[Cross-posted from Kamera, and written in the early 2000s]
The DVD release of Human Traffic Remixed is, its title suggests, a remix of the 1999 original, with revamped visuals, a new opening sequence, an updated soundtrack, bolstered by extra features – an early short by Justin Kerrigan, another short by Allan Niblo, the producer, a Making Of… documentary, and a few deleted scenes. At face value, an interesting experiment: to try to repackage a film utterly dependent on a specific zeitgeist into a product ready for a new dance generation.

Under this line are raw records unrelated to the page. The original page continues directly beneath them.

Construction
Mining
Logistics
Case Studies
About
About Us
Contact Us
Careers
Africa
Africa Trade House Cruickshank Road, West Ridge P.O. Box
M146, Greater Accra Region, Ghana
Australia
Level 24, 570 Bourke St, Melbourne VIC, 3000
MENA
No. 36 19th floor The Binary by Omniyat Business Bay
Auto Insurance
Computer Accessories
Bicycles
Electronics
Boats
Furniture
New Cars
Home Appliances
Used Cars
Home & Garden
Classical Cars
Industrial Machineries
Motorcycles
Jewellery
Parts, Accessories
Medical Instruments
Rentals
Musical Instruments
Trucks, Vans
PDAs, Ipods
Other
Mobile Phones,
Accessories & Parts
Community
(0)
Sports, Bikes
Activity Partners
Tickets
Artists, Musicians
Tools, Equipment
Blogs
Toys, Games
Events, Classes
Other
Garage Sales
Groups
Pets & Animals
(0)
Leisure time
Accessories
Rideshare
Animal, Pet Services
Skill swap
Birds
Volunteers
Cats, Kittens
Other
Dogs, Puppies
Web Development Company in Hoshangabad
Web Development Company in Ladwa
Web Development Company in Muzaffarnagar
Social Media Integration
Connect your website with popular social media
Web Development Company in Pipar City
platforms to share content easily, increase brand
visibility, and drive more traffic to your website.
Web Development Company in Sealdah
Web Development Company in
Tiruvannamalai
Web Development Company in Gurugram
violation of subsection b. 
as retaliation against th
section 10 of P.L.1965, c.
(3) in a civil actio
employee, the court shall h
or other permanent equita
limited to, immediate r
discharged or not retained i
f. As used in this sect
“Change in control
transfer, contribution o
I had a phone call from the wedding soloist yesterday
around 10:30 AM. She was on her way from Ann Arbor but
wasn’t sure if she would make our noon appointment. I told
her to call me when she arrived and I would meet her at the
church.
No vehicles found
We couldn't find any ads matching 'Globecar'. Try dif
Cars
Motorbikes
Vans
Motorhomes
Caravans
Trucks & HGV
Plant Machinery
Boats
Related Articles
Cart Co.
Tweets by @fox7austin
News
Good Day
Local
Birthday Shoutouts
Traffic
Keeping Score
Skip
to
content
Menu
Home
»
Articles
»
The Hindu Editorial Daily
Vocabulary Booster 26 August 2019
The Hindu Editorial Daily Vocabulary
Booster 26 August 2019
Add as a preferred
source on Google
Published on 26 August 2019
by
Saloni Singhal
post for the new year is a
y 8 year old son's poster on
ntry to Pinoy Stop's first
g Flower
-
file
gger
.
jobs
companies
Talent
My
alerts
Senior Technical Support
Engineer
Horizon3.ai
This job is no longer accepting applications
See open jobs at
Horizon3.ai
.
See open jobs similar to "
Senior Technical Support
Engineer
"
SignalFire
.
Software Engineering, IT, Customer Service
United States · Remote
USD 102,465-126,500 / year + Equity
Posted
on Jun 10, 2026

What is rather odd, and has created a bit of a spat around the release, is that Kerrigan had no knowledge of the plans to recut the film. Niblo, Kerrigan’s tutor at art school, retains the rights to the film (Kerrigan signed them away, as he didn’t have enough money to pay a lawyer to check over his contract) and somewhat disingenuously claims of the new cut – for it is his – that, as it’s not being branded as Justin Kerrigan’s film, but as a remix, there’s no problem. What must stick in Kerrigan’s craw is that it is such a personal film, so obviously the translation of a personal experience. The appropriation of his film by his erstwhile mentor, and the neat use of the term “producers”, implying Kerrigan’s involvement (or endorsement) without actually having to pay him, must be a severe personal blow. One has to hope it spurs him into delivering on the deal with Miramax that Human Traffic brought him.
The look and feel of the film are not significantly different enough to make the anti-ageing marketing schtick stick, as it’s still a authentically uncomplicated film, rightly unapologetic about its hedonistic (rather than epicurean) take on rave culture and recreational drug-taking (apparently most of the extras were E’d up), but let down by its off-the-shelf characterisation and cribbing. Judging from Kerrigan’s early short Pubroom Paranoia, while his style is full of verve, it’s reached its culmination in Human Traffic with its direct-to-camera addresses, flip voiceovers, and publand conversation. Compared with the range of someone like Shane Meadows or Lynne Ramsay, this is much more in the school of Guy Ritchie. The film is honest about its own lack of depth, for all Kerrigan’s and Niblo’s talking it up – as a “manifesto”, it doesn’t get beyond We will take E, We will dance (and the more E we’ve taken, the more slo-mo we’ll dance in), We will talk shit, We will come down (and go through what the Norwegians call fylleangst, and what we call “Tell me I didn’t…”), etc. It is hyper, heavily-styled and doesn’t leave a bad smell – it’s something for the weekend, even. Full of recognisable clubland types, and plangent Welsh dance-/hip-hop-/gangsta-speak, Kerrigan’s film offers an authentic vision of the hell of UK McJobs and the need for escapism, but the half-baked attempts to yoke it to a wider exploration of counter-culture should have been binned.
The DVD extras are generous, just about bearing out Niblo’s assertion that the disc is a “quality product”. Kerrigan’s short is pretty patchy on content, but points the way to the confidence of Human Traffic, Niblo’s short is good, if a bit rant-y (did he have a run-in with some squaddies?), the Making of… is insightful but not really that probing, and the deleted scenes throw up at least one amusing improvisation (Glassing Queers – riffing on a repellent Welsh couple). Overall, unmixed or Remixed, it’s fun, it’s loud, it’s two Aristotelian Unities for the price of one, and definitely worth renting. Just don’t get too monged to remember to give it back.